The National Lawyers’ Guild used to have a T-shirt that quoted Shakespeare: “The first thing we do is kill all the lawyers.” It was a pointed tongue-in-cheek comment about the way some lawyers use the law to block social justice and change. Unfortunately, what was first a social observation, and later a leftist insight into the way entrenched interests use the law, has become a club with which to bash all lawyers.

Regardless, the recent moves by the Fed to protect banks against their own bad investment decisions put me in mind of the Shakespeare quote. As the current recession gathers momentum, what we need is a priority list for government action. Maybe lead the list off with, “the first thing we do is, we don’t bailout business.”

One of the Fed’s moves involves loaning investment banks up to $200 billion and allows banks to secure the loans by pledging securities they hold. Supposedly, the banks’ pledged collateral will be their most highly rated, mortgage-backed securities. AAA-rated, we are told.

On the news of the Fed’s move, the Dow-Jones average of industrial stocks achieved its largest single-day increase in five years. Despite appearances, the Washington Post’s Steven Pearlstein says this isn’t just a “bailout for Wall Street (A Bailout. For Everyone, Post, March 12).” Pearlstein says the move will help us all.

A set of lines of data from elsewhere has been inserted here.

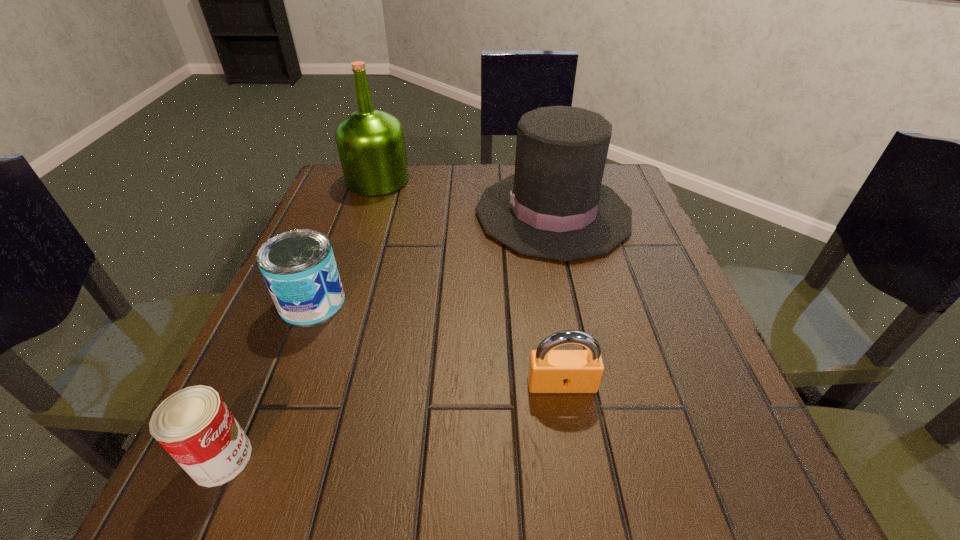
The height and width of the screenshot is (540, 960). What are the coordinates of `vacant space located to unlock the second nearest object from the front` in the screenshot? It's located at (575, 469).

Identify the location of free space located on the front label of the nearest object. The width and height of the screenshot is (960, 540). (397, 458).

I want to click on olive oil that is positioned at the far edge, so click(x=371, y=145).

The image size is (960, 540). What are the coordinates of `dress hat positioned at the far edge` in the screenshot? It's located at (554, 206).

Identify the location of object present at the near edge. (194, 425).

Where is `olive oil positioned at the left edge`? This screenshot has height=540, width=960. olive oil positioned at the left edge is located at coordinates (371, 145).

Image resolution: width=960 pixels, height=540 pixels. I want to click on object at the right edge, so click(x=554, y=206).

Identify the location of object that is at the far left corner. (371, 145).

Locate an element on the screen. object that is positioned at the near left corner is located at coordinates (194, 425).

What are the coordinates of `object present at the far right corner` in the screenshot? It's located at (554, 206).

"…it is also a bailout…meant to prevent a financial and economic meltdown that drags everyone down with it,” Pearlstein writes, though he leaves out the specific ways in which working families will benefit.

For a different perspective on bailouts check Dean Baker’s book, “The Conservative Nanny State.” Baker, who is co-director of the Center for Economic and Policy Research (CEPR), argues that the government, contrary to popular belief, repeatedly uses its power to help banks and other businesses avoid the consequences of risk.

“…in a market economy lenders take risks when they make a loan [or buy mortgage-backed securities]. They should, in principle, understand this fact. Certainly, the highly compensated corporate executives that manage large banks and other financial institutions should understand that they take risks when they make their loans [or investments],” Baker writes.

That it is necessary for Baker to make the point at all, in a chapter about bankruptcy, suggests that corporations operating in our “free market” economy understand perfectly well that a government bailout is always a good possibility. The message cloaking the substantial benefits of these corporate bailout policies has been consistent since the phrase “what’s good for General Motors is good for America,” entered the vernacular. Pearlstein’s comments are merely the latest refinement.

But it seems more than possible that AAA-rated securities might not be that good, at all. That’s been the experience recently as even security-rating services have come under fire for their practices. That means the Fed’s decision has put the government in the position of guaranteeing $200 billion in investments that might be liquidated for less sometime in the future.

If jobs are at stake here, then for $200 billion the government could extend unemployment benefits, expand food stamp programs and begin investing in different jobs, like new and rebuilt mass transit, bridge repair and renewable energy. But the first thing we do is, we don’t bailout business.